De la même manière qu'un radar identifie les voitures roulant trop vite, les vitesses relativistes des atomes de fer entourant le trou noir peuvent être mesurées par la variation de la longueur d'onde de leur rayonnement. Les effets de la Théorie Générale de la Relativité d'Einstein prédisent une raie au profil élargi et asymétrique dans le spectre de rayonnement X des trous noirs. La Relativité postule que des horloges en mouvement ralentissent, et la Relativité Générale prévoit que des horloges ralentissent à proximité de grandes masses. Les deux effets mènent à un décalage de la lumière émise par les atomes de fer dans les plus grandes longueurs d'onde du spectre électromagnétique. Cependant, lorsqu'on observe la matière entourant le "disque d'accrétion" (fig. 1) sur le côté, le rayonnement des atomes qui se dirigent dans notre direction semble décalé vers des longueurs d'onde plus courtes et beaucoup plus intenses que pour ceux qui s'éloignent de nous. Ces effets de la Relativité sont d'autant plus marqués que la matière est proche du trou noir. En raison de la courbure de l'espace-temps, le phénomène est plus important pour les trous noirs dont la rotation est plus rapide. Ces dernières années, les mesures des raies relativistes du fer sont devenues possibles pour quelques galaxies voisines (la première fois en 1995 par le satellite japonais ASCA).

Aujourd'hui les chercheurs regroupés autour de Günther Hasinger du Max Planck Institut en collaboration avec le groupe de Xavier Barcons du Spanish Instituto de Física à Santander et de Andy Fabian de l'Institut d'Astronomie de Cambridge ont découvert l'empreinte relativiste des atomes de fer dans le rayonnement X moyen pour une centaine de trous noirs distants (fig. 2). Les astrophysiciens ont utilisé l'observatoire spatial à rayons X de l' ESA XMM-Newton. Ils ont pointé l'instrument sur un secteur de la constellation de la Grande Ourse pendant plus de 500 heures et ont découvert plusieurs centaines de faibles sources de rayon X.
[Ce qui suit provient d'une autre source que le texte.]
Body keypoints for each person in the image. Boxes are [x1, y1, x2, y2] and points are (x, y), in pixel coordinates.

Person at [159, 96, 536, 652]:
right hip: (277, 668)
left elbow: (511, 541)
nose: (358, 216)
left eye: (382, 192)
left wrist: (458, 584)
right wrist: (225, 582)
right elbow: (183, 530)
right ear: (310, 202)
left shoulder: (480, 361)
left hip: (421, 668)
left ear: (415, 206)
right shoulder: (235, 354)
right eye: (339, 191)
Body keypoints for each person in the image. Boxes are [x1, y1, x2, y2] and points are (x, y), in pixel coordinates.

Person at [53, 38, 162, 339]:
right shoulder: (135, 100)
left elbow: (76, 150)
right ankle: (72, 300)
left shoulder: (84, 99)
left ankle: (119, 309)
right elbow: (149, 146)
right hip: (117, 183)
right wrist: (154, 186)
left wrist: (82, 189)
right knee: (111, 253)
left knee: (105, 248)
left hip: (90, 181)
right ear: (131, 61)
fig. 2: Spectre X moyen des galaxies actives dans le fond cosmique de rayons X.
Les radiations d'environ 100 galaxies actives éloignées ont d'abord été corrigées
par rapport au reste de la Voie Lactée puis additionnées.
Un modèle spectral sans raie a ensuite été soustrait.
Le spectre résiduel montre une raie relativiste, intense et large de fer,
qui doit provenir de la matière à proximité immédiate des trous noirs

En raison de l'expansion de l'univers, les galaxies s'éloignent de nous avec une vitesse qui augmente avec la distance et leurs raies spectrales apparaissent toutes à des longueurs d'onde différentes ; les astronomes ont d'abord du étalonner le rayonnement X de tous les objets avec le reste de la Voie Lactée. Les mesures nécessaires de distances pour plus de 100 objets ont été obtenues à l'aide du télescope Keck américain. Après avoir corrélé le rayonnement de tous les objets, les chercheurs ont été très surpris du signal inopinément élevé et de la forme très élargie et caractéristique de la raie spectrale du fer.
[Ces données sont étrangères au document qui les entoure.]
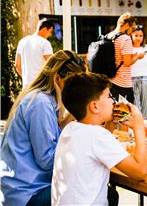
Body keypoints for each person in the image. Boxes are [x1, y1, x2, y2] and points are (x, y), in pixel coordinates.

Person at [1, 50, 86, 206]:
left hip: (23, 186)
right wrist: (81, 152)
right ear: (57, 79)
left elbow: (54, 135)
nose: (76, 90)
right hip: (26, 193)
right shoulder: (40, 103)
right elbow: (46, 160)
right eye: (72, 84)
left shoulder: (43, 98)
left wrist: (74, 112)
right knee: (97, 191)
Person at [51, 72, 147, 205]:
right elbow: (140, 173)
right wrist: (139, 127)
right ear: (94, 106)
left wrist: (111, 123)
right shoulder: (98, 136)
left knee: (112, 195)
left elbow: (96, 147)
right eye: (109, 97)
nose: (113, 102)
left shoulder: (70, 128)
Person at [107, 12, 144, 104]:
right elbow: (127, 63)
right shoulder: (125, 39)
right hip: (122, 83)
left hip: (109, 81)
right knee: (126, 115)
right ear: (127, 25)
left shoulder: (109, 36)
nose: (132, 31)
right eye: (132, 28)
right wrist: (137, 57)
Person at [15, 18, 54, 88]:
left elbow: (17, 65)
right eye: (50, 31)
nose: (50, 35)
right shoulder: (45, 43)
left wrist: (26, 79)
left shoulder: (22, 41)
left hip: (26, 87)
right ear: (45, 29)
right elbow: (52, 65)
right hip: (40, 86)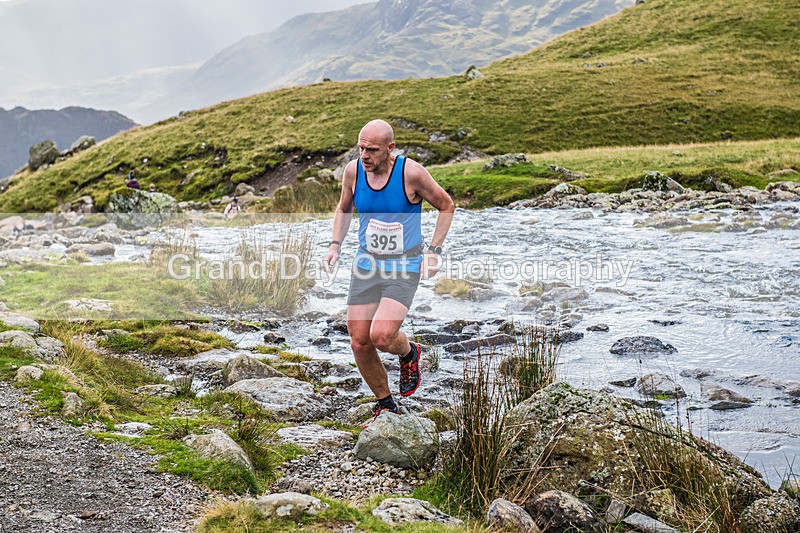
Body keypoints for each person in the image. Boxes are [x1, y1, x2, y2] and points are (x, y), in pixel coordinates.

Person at [323, 119, 454, 421]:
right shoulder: (354, 171)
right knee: (359, 340)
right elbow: (344, 208)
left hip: (404, 264)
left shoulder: (411, 173)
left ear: (390, 148)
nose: (364, 155)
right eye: (361, 148)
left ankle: (409, 353)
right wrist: (334, 246)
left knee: (382, 336)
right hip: (367, 264)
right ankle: (386, 404)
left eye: (371, 150)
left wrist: (433, 252)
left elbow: (446, 205)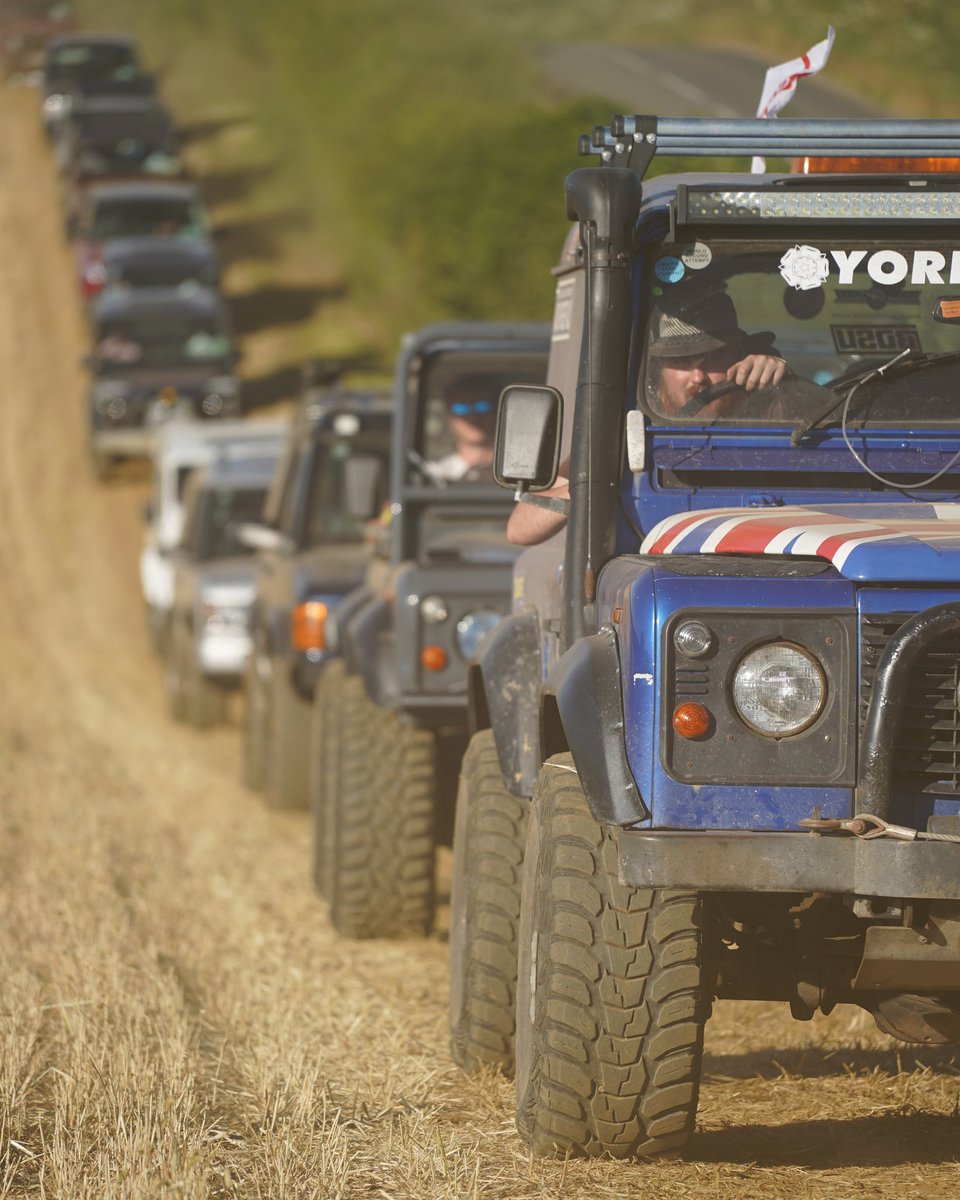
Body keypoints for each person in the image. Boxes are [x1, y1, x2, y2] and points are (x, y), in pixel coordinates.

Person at [507, 292, 787, 545]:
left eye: (713, 358)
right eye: (681, 361)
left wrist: (780, 384)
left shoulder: (769, 407)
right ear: (659, 368)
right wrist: (595, 482)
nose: (698, 377)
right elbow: (520, 529)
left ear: (738, 356)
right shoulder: (632, 428)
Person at [424, 374, 498, 483]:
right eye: (461, 408)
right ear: (449, 416)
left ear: (497, 411)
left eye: (482, 406)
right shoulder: (433, 475)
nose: (473, 416)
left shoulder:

De la force du signal ils ont déduit la fraction des atomes de fer dans la matière en accrétion. De façon surprenante, la proportion en fer dans la "nourriture" de ces trous noirs relativement jeunes est environ trois fois plus élevée que dans notre système solaire, qui s'est formé sensiblement plus tard. Les centres des galaxies dans l'Univers primordial ont donc dû avoir une méthode particulièrement efficace pour produire le fer, probablement car l'activité violente des étoiles en formation "multiplie" les éléments chimiques bien plus rapidement que dans les galaxies actives. La largeur de la raie indique que les atomes de fer doivent rayonner très près du trou noir, ce qui est compatible avec son extrême vitesse de rotation. Cette conclusion est conforme à celles, plus indirectes, d'autres chercheurs, qui ont comparé l'énergie du fond cosmique de rayons X à toute la masse des trous noirs "inactifs" dans des galaxies voisines.